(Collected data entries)
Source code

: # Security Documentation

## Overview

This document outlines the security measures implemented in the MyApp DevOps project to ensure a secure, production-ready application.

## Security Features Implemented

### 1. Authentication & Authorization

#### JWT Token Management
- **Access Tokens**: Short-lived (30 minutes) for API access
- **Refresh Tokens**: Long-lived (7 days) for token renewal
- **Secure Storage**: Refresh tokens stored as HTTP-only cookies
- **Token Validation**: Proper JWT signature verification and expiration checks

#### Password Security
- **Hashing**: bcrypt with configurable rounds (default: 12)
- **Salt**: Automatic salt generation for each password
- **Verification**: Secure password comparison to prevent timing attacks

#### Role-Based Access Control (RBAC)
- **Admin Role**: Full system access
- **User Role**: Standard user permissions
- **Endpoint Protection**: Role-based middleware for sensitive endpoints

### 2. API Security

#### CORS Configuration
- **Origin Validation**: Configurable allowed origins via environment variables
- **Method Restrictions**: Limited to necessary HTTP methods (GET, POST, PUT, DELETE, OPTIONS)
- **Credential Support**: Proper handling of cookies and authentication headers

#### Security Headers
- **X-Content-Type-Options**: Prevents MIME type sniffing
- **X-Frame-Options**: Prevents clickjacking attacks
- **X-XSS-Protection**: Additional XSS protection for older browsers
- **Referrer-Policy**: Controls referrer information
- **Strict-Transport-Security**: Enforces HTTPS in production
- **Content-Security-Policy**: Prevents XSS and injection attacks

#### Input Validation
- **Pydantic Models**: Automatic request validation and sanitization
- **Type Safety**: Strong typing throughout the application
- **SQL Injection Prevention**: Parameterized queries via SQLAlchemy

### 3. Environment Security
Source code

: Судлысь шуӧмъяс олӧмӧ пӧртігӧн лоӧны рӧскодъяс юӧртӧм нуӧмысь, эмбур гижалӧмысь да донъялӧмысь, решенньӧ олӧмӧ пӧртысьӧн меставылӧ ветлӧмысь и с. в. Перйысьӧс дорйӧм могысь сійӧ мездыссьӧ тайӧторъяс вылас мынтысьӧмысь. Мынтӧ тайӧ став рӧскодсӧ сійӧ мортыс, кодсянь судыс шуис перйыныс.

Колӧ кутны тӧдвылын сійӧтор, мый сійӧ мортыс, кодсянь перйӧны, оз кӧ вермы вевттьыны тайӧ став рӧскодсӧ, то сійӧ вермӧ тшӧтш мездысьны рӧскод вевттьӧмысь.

• _TASK REQUIREMENTS_
Nothing in the records may change. Print all of them.

• _SOLUTION FOR THIS TASK_
Source code

: # Security Documentation

## Overview

This document outlines the security measures implemented in the MyApp DevOps project to ensure a secure, production-ready application.

## Security Features Implemented

### 1. Authentication & Authorization

#### JWT Token Management
- **Access Tokens**: Short-lived (30 minutes) for API access
- **Refresh Tokens**: Long-lived (7 days) for token renewal
- **Secure Storage**: Refresh tokens stored as HTTP-only cookies
- **Token Validation**: Proper JWT signature verification and expiration checks

#### Password Security
- **Hashing**: bcrypt with configurable rounds (default: 12)
- **Salt**: Automatic salt generation for each password
- **Verification**: Secure password comparison to prevent timing attacks

#### Role-Based Access Control (RBAC)
- **Admin Role**: Full system access
- **User Role**: Standard user permissions
- **Endpoint Protection**: Role-based middleware for sensitive endpoints

### 2. API Security

#### CORS Configuration
- **Origin Validation**: Configurable allowed origins via environment variables
- **Method Restrictions**: Limited to necessary HTTP methods (GET, POST, PUT, DELETE, OPTIONS)
- **Credential Support**: Proper handling of cookies and authentication headers

#### Security Headers
- **X-Content-Type-Options**: Prevents MIME type sniffing
- **X-Frame-Options**: Prevents clickjacking attacks
- **X-XSS-Protection**: Additional XSS protection for older browsers
- **Referrer-Policy**: Controls referrer information
- **Strict-Transport-Security**: Enforces HTTPS in production
- **Content-Security-Policy**: Prevents XSS and injection attacks

#### Input Validation
- **Pydantic Models**: Automatic request validation and sanitization
- **Type Safety**: Strong typing throughout the application
- **SQL Injection Prevention**: Parameterized queries via SQLAlchemy

### 3. Environment Security
Source code

: Судлысь шуӧмъяс олӧмӧ пӧртігӧн лоӧны рӧскодъяс юӧртӧм нуӧмысь, эмбур гижалӧмысь да донъялӧмысь, решенньӧ олӧмӧ пӧртысьӧн меставылӧ ветлӧмысь и с. в. Перйысьӧс дорйӧм могысь сійӧ мездыссьӧ тайӧторъяс вылас мынтысьӧмысь. Мынтӧ тайӧ став рӧскодсӧ сійӧ мортыс, кодсянь судыс шуис перйыныс.

Колӧ кутны тӧдвылын сійӧтор, мый сійӧ мортыс, кодсянь перйӧны, оз кӧ вермы вевттьыны тайӧ став рӧскодсӧ, то сійӧ вермӧ тшӧтш мездысьны рӧскод вевттьӧмысь.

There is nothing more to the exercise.